(Saved data entries)
::::

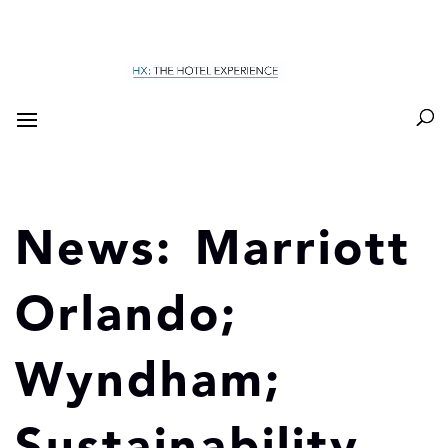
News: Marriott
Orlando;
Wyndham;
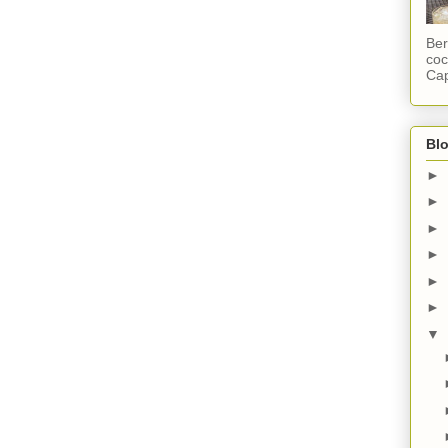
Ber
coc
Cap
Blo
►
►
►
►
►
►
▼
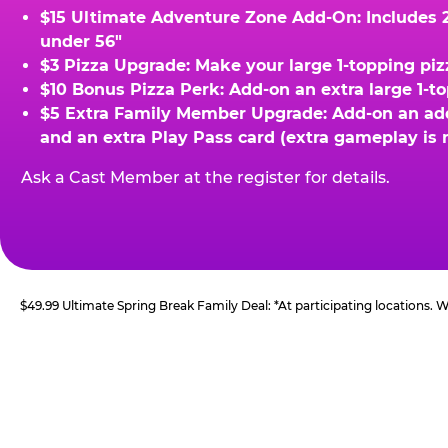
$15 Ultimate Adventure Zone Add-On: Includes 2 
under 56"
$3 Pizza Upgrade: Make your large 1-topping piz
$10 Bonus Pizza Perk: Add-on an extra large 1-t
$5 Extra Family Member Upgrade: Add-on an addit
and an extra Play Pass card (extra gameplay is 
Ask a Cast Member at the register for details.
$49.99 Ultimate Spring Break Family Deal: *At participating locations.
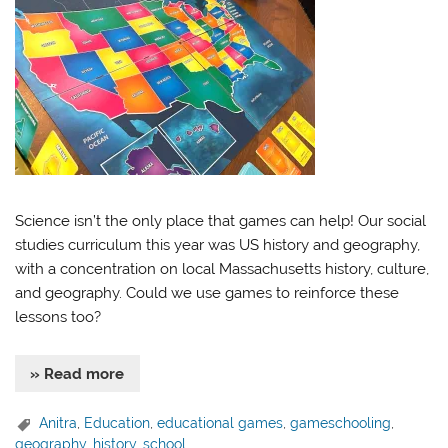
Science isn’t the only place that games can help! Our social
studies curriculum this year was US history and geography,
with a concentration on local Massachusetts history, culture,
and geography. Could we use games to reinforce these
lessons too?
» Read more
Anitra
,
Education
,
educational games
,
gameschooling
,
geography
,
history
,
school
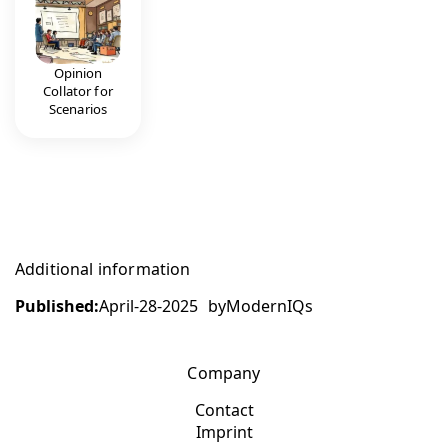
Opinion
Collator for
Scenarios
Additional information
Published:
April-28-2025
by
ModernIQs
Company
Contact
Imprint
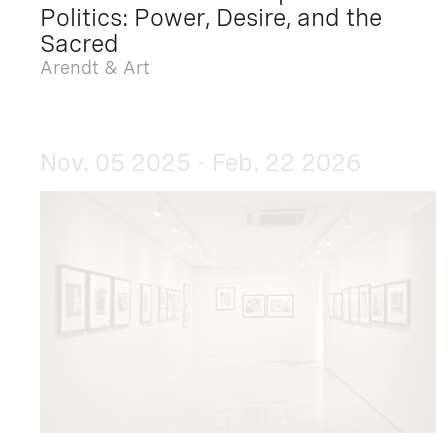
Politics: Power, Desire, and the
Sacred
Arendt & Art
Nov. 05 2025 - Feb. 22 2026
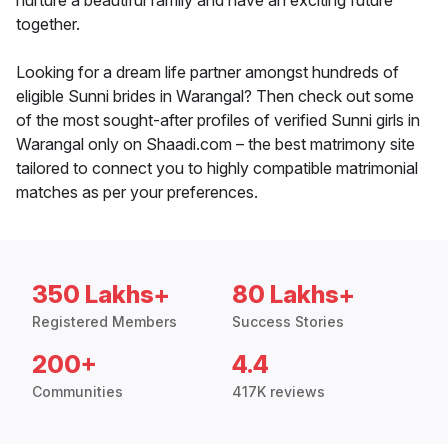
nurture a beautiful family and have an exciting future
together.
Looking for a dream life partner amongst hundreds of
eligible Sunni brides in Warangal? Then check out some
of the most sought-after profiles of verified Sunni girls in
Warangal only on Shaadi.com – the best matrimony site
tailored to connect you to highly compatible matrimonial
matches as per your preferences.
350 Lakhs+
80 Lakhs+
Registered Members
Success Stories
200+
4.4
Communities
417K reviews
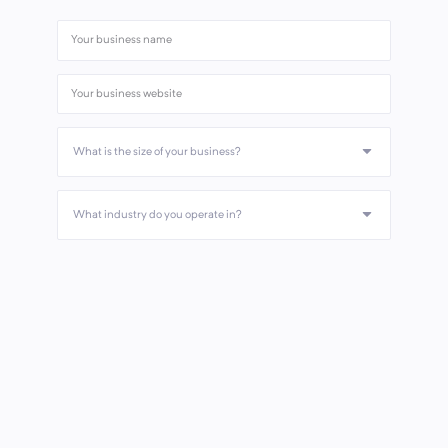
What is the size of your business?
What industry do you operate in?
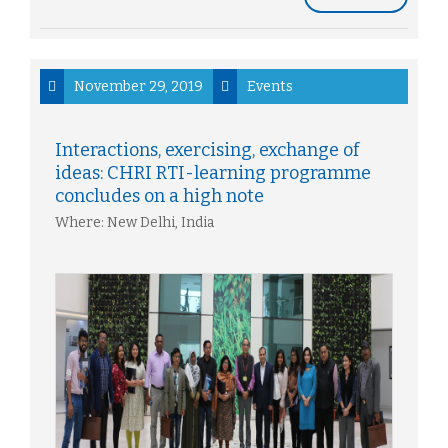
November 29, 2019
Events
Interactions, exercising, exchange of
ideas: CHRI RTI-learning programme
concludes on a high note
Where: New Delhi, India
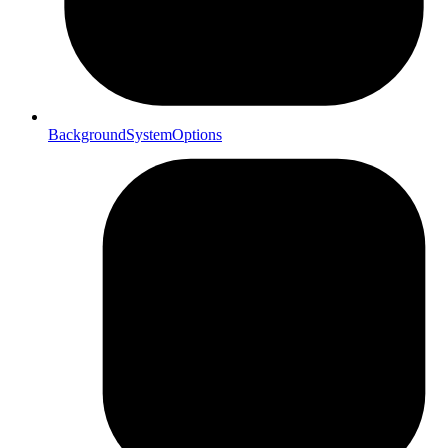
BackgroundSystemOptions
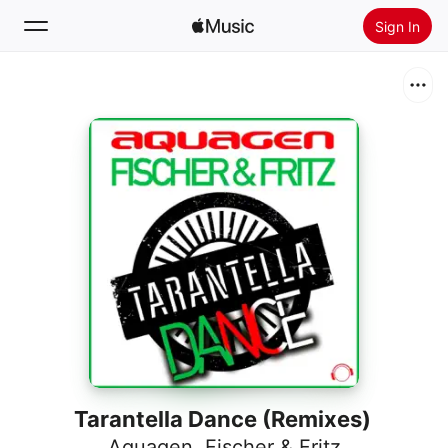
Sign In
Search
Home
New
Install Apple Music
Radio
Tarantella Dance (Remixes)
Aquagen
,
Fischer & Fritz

::::

◆ **Work required**: Show all lines from the data above in which the word "your" appears.

◆ **Completed task**:
$3 Pizza Upgrade: Make your large 1-topping piz
matches as per your preferences.
What is the size of your business?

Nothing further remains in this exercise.